Searching with "site:" on searx listed my posts with a specific string. It even found replies that I've done on someone else's post.

@dsfgs I searched something like this:

"health odysee site:mas.to/@adnan360"

@adnan360
Quite right. Currently #searchEngines don't respect #TheRightToBeForgotten and its just a shame actually.

Legacy search engines also are good at 'picking and choosing' what they will return. So if you want a more complete #search, you *may* be better off #searching from a #fediInstance

Yes, DM (PM) and 'Do not post to public timeline' are both possible.

@adnan360
We are not entirely right on that perhaps, searchEngines are supposedly respecting metadata in things like robots.txt and other areas as to whether to index a page or not.

@dsfgs Yes. If some instance admin wants, robots.txt can be setup.
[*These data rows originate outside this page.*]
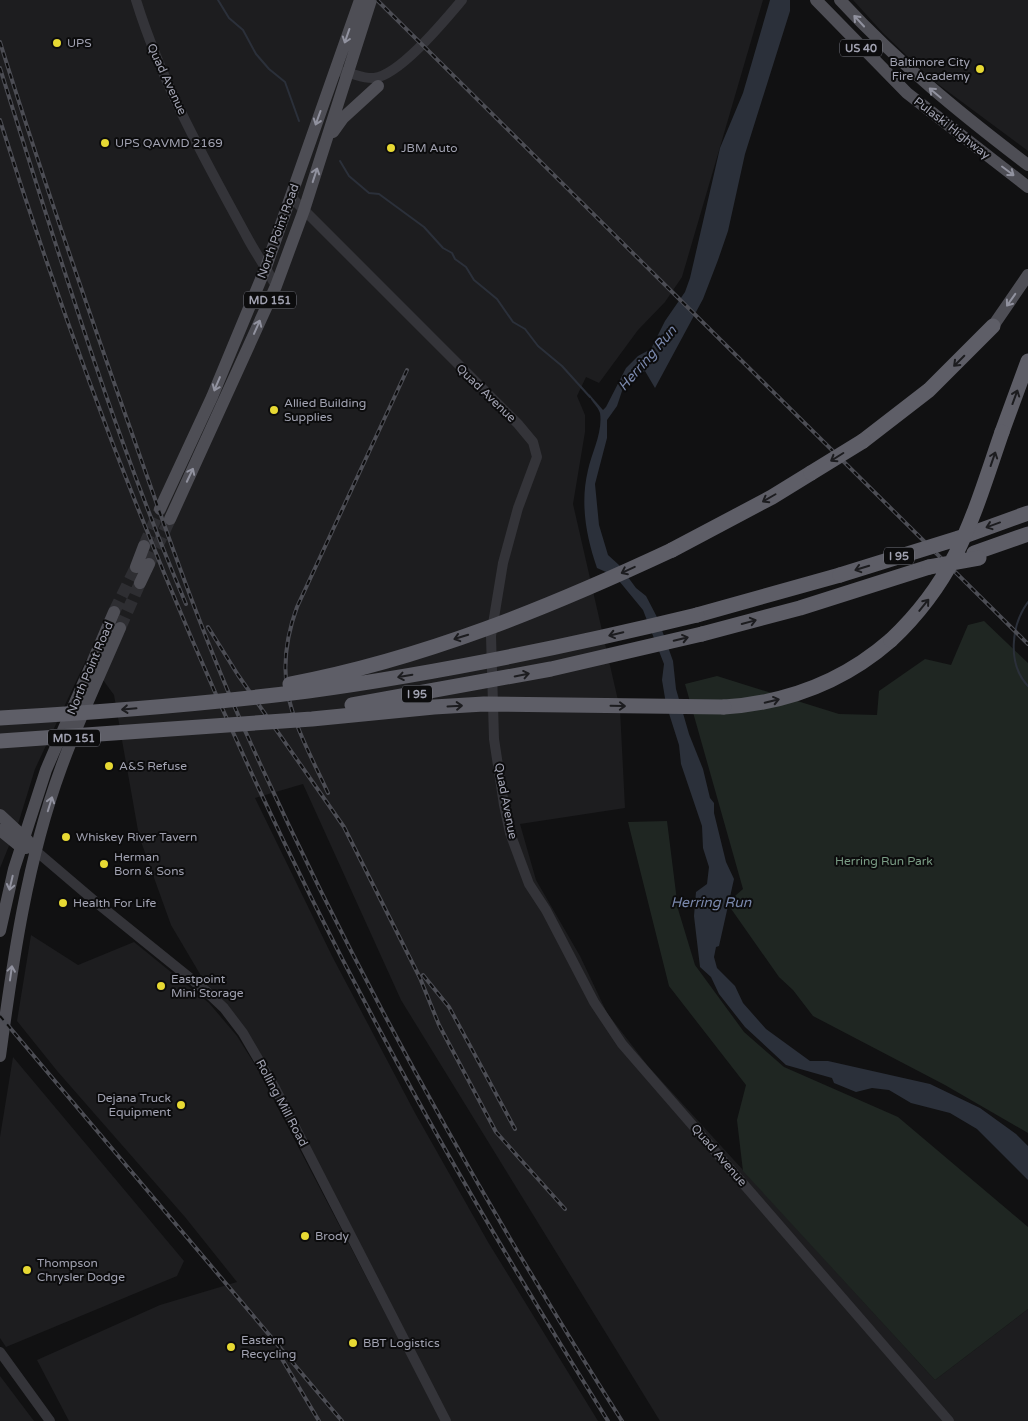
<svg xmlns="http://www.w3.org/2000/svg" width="1028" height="1421" font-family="'Varela Round',sans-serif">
<rect width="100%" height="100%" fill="#111112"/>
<!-- built -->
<path fill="#1d1d1f" d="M0,0h763l-81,277 -17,25 -27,28 -39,53 -13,-6 -9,19 8,19v17l-12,72 47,205 5,99 -105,16 16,56 44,76 27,57 41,53 287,314 93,-71v112h-368l-259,-421 -98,-216 -48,14 77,158 83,157 73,129 110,179h-529l-32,-61 123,-55 77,-23 -52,-65 -127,-145 -41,-51 14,-86 47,30 56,-23 75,61 28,33 20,32 137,262 -115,-243 -69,-96 -39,-66 -32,-89 -25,-141 -27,-37 -52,111 -16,52 -19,47z
M853,0h175v151l-97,-72 -48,-46z
M13,1057l171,204 -7,15 -171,71 -6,-9v-201z
M0,1376l34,45h-34z"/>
<!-- green -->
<path fill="#1f2622" d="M984,621l44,42v470l-83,-48 -132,-69 -20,-26 -14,-13 -52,-74 16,-14 -58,-205 32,-8 122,38 38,1 2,-24 46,-32 26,6 17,-40z
M667,821l11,88 17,56 49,67 40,35 114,50 130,110v82l-93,71 -192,-209 -6,-51 9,-35 -77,-99 -41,-164z"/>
<!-- water -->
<path fill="#2b303a" d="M770,0h20v11l-45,143 -17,77 -10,29 -15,39 -48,89 -10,-17 -9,4 -13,13 -6,18 -10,14v18l-12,46 4,41 9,30 11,10 17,23 10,8 12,23 15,42 3,28 13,45 14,35 7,29 4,5v10l12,49 8,17 -15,67 -3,1 -2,10 3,11 18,18 8,17 23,26 44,32h18l102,23 50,24 36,26 12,12v34l-51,-51 -27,-16 -39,-10 -22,-13 -17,-2 -16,4 -22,-9 -2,-5 -46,-13 -41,-38 -26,-33 -8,-17 -11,-10 -6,-51 2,-24 11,-8 2,-17 -6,-19 -1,-22 -21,-62 -2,-19 -13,-41 -4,-24 2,-16 -21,-54 -28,-34 -18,-8c-11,-32 -17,-65 -9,-98 4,-18 15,-38 12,-57 -2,-7 -10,-12 -11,-19l14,16 3,-3 20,-39 12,-12 13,-7 14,-28 20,-29 5,-14 30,-130 23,-55z"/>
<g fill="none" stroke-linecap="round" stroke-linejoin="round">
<!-- stream -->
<path stroke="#2b303a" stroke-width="2" d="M218,0l11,18 14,12 13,24 13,15 16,13 14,39
M340,161l9,15 20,17 10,1 45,33 19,21 9,5 3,6 11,8 8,13 23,19 16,23 12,7 13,17 24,20 28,31
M1028,602c-17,23 -21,62 0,84"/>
<!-- major-tunnel -->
<path stroke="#2e2e32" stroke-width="12" stroke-dasharray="12 6" stroke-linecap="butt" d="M144,546l16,-37
M149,564l21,-45
M114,612l22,-45
M120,628l20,-45"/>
<!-- minor -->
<path stroke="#343439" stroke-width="10" d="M136,0c26,84 69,160 111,237 9,17 20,32 29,49
M341,72c11,0 21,7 33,6 26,-3 71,-58 88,-78
M291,197l227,227 15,18 4,15 -19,51 -15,55 -12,73 3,103 10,66 6,28 19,51 17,26 48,92 28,42 327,377
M36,851l61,52 109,88 18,17 19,25 32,55 171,333
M0,1352l50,69"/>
<!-- major -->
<path stroke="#4e4e55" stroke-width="12" d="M816,0l91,93 121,94
M840,0c57,62 121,114 188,165
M333,132l10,-14 35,-32
M993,326l35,-51
M160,509l52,-112 54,-130 94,-267
M170,519l106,-233 28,-76 67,-210
M136,567l8,-21
M140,583l9,-19
M0,815l28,26
M0,830l21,17 5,1
M0,931l14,-62 32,-99 68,-158
M0,1056c13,-97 27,-195 61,-288 17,-47 39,-93 59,-140"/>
<!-- highway -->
<path stroke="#5e5e67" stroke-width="15" d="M1002,432l26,-71
M863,441l66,-51 64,-64
M959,538l69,-25
M672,550l100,-53 39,-24
M974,553l54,-19
M697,615l143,-40
M702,634l98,-26 129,-41
M724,707c62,-4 119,-25 167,-67"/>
<!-- rail casing -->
<g stroke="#4c4d54" stroke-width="4">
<path id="rail" d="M377,0l651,644
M0,42c40,128 84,256 129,383 38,108 75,216 123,321 106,234 232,458 370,675
M0,68c57,181 112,362 186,536
M0,120c100,317 227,627 385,920 69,130 145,256 223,381
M208,627l30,48 106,152 76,151 19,47 57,107 69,77
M328,793c-32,-69 -59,-109 -31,-186l110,-237
M423,975l26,32 66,122
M0,1016l342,405
M279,1354l40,67"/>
</g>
<!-- rail -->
<use href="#rail" stroke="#0c0c0d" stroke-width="2" stroke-dasharray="5.5" stroke-linecap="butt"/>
<!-- highway-bridge -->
<path stroke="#5e5e67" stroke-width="15" d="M811,473l52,-32
M929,567l50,-9
M840,575l119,-37
M891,640c67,-63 82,-124 111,-208
M290,684c133,-25 260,-77 382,-134
M352,705l199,-36 151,-35
M0,718c103,-6 206,-14 308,-27 131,-18 261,-45 389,-76
M0,741l312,-22 122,-12 50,-3 240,3"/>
</g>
<!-- one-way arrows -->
<defs><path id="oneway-shaft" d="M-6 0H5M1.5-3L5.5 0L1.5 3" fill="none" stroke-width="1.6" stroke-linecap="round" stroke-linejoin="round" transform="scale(1.25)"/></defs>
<g stroke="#91929f">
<use href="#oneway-shaft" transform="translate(859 21) rotate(-133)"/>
<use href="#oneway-shaft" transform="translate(347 36) rotate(109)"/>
<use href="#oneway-shaft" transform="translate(935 93) rotate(-140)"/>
<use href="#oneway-shaft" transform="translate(318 118) rotate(110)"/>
<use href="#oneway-shaft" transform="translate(1008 171) rotate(37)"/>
<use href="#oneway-shaft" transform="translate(315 175) rotate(-72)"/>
<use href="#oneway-shaft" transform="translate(1011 300) rotate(125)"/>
<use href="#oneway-shaft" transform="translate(257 327) rotate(-66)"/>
<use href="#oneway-shaft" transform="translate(217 384) rotate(113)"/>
<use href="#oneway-shaft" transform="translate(190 475) rotate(-65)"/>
<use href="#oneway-shaft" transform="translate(50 804) rotate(-73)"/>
<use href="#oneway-shaft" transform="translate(11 883) rotate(103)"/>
<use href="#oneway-shaft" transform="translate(11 973) rotate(-82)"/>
</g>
<g stroke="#1c1c1f">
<use href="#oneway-shaft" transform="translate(959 361) rotate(135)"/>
<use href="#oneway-shaft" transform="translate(1015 397) rotate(-70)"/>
<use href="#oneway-shaft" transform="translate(837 457) rotate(148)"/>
<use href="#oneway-shaft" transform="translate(993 459) rotate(-71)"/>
<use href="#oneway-shaft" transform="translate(769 498) rotate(150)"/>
<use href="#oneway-shaft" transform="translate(993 525) rotate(160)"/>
<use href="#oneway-shaft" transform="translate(862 568) rotate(163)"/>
<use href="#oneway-shaft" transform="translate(628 570) rotate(155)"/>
<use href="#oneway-shaft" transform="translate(924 605) rotate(-51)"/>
<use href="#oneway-shaft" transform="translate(749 622) rotate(-15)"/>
<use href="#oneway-shaft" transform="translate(616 634) rotate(167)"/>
<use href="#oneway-shaft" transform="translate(461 637) rotate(163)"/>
<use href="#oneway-shaft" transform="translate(681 639) rotate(-13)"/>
<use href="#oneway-shaft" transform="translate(522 675) rotate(-11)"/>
<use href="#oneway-shaft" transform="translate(405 676) rotate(170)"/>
<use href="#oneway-shaft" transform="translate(772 701) rotate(-13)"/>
<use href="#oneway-shaft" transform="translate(455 706) rotate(-3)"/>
<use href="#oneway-shaft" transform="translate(618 706) rotate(1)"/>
<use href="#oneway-shaft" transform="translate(129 709) rotate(175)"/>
</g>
<!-- markers -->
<g fill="#e7d933" stroke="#0c0c0d" stroke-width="2">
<circle cx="57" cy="43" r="5"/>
<circle cx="980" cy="69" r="5"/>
<circle cx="105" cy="143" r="5"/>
<circle cx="391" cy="148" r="5"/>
<circle cx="274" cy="410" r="5"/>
<circle cx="109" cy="766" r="5"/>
<circle cx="66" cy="837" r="5"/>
<circle cx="104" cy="864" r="5"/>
<circle cx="63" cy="903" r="5"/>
<circle cx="161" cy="986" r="5"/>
<circle cx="181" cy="1105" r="5"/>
<circle cx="305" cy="1236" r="5"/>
<circle cx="27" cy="1270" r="5"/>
<circle cx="353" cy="1343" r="5"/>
<circle cx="231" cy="1347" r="5"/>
</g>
<g text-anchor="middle" stroke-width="4" stroke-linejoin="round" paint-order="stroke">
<!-- shield labels -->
<g fill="#0c0c0d" stroke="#757680" stroke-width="1">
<rect x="840" y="39.5" width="42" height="17" rx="4"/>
<rect x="244" y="291.5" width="52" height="17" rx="4"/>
<rect x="884" y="547.5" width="30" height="17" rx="4"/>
<rect x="402" y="685.5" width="30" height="17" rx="4"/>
<rect x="48" y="729.5" width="52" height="17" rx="4"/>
</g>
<g font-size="11" font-weight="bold" fill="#a2a3b2">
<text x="861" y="52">US 40</text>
<text x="270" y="304">MD 151</text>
<text x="899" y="560">I 95</text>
<text x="417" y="698">I 95</text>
<text x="74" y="742">MD 151</text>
</g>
<!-- poi labels -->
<g font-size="12" fill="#a2a3b2" stroke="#0c0c0d" text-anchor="start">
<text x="67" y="47">UPS</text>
<text x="970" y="66" text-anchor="end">Baltimore City<tspan x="970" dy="14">Fire Academy</tspan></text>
<text x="115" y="147">UPS QAVMD 2169</text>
<text x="401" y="152">JBM Auto</text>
<text x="284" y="407">Allied Building<tspan x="284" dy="14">Supplies</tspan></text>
<text x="119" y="770">A&amp;S Refuse</text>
<text x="76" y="841">Whiskey River Tavern</text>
<text x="114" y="861">Herman<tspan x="114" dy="14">Born &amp; Sons</tspan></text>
<text x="73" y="907">Health For Life</text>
<text x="171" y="983">Eastpoint<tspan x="171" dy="14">Mini Storage</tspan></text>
<text x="171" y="1102" text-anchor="end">Dejana Truck<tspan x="171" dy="14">Equipment</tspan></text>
<text x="315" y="1240">Brody</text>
<text x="37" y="1267">Thompson<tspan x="37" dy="14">Chrysler Dodge</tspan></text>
<text x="241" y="1344">Eastern<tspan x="241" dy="14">Recycling</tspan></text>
<text x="363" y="1347">BBT Logistics</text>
</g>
<!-- street labels -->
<g font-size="12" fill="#a2a3b2" stroke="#0c0c0d">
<text transform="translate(167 79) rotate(65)" y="4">Quad Avenue</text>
<text transform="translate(952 128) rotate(38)" y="4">Pulaski Highway</text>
<text transform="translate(278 231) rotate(-70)" y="4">North Point Road</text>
<text transform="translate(486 393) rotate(44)" y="4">Quad Avenue</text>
<text transform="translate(90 668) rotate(-67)" y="4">North Point Road</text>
<text transform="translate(506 801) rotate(79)" y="4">Quad Avenue</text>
<text transform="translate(282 1103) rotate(62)" y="4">Rolling Mill Road</text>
<text transform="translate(719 1155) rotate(49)" y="4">Quad Avenue</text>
</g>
<!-- park labels -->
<g font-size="12" fill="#7a9c85" stroke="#0c0c0d">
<text x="884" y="865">Herring Run Park</text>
</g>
<!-- water labels -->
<g font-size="14" font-style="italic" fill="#7a88ac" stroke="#0c0c0d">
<text transform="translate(647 358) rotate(-49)" y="5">Herring Run</text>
<text x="711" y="907">Herring Run</text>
</g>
</g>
</svg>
Although I want my posts to be searchable. :) Most of my posts are public, so I don't mind search engines indexing them. It would help me later to find those.

@adnan360
Is there an #RFC in the #webStandards about NOINDEX/HASHTAG_INDEX?

That is where we are going here, right?

#hashtagIndex #bots #noBot #crawlers #noIndex

@dsfgs It is possible to restrict the whole site or anything under a directory. e.g. To restrict tag indexes (instance.tld/tags/xyz) from being in the search results, this can be added:

User-agent: *
Disallow: /tags/*

https://webmasters.stackexchange.com/a/16924

But it is still up to the search engine to respect this. A naughty search engine can still index it despite having it listed there.

How do I disallow an entire directory with robots.txt?

I have two sites I am currently working on which is a shopping cart and another shopper. Both are under the same domain name so for example http://example.com/first_url http://example.com/secon...

Webmasters Stack Exchange
@adnan360
Cheers yes, there are things like that for 'allow' and 'disallow'. We meant another qualifier(?) between those two extremes that told the indexer to only keep hashtagged words. :)
@dsfgs Do you mean only keep the hashtags indexed and not the rest of the post content?

@dsfgs If so, it will have to be done on the software side.

1. Search engine crawlers (usually) have a special useragent which can be detected and when it is, software can render posts without unwanted bits so that the crawler sees only the allowed parts.

2. Internal search will have to be updated so that unwanted bits are not searched.

@dsfgs If it is universal though, I don't think it would be ok. The moment I forget to hashtag a word, my entire post could miss my audience.

I think if something like this is implemented, there should be a per user setting to enable an option to restrict access.

@adnan360
Its a slight tradeoff yes. You can always, delete/edit a toot, if you make a mistake.

But really there is nothing wrong by doing it like that.

Maybe if its possible to mark a line as #lyric/#lyrical they can be #indexable too?

@dsfgs Hmm. I write a lot about Free Software projects. Some don't have a lot of other pages to describe them, so my toots often get listed. And someone may see that post and get into using the project. So having something like this enabled in my account would possibly not bring in those new users.

As much as I want to I can't add #every #possible #hashtag #in #my #post #because #it #will #look #ugly. (See what I mean? 😄 ) So I can't help it.

@adnan360
1. Good idea, yes! That's how Fediverse could achieve it. @Gargron @lain @bob ?

2. Yes. As we understand #mastodon software is already searching (functionally) like this.

@adnan360
Bingo, and for 50,000 instances hosting 200,000 ppl on average, we can quickly see why that would make things more workable.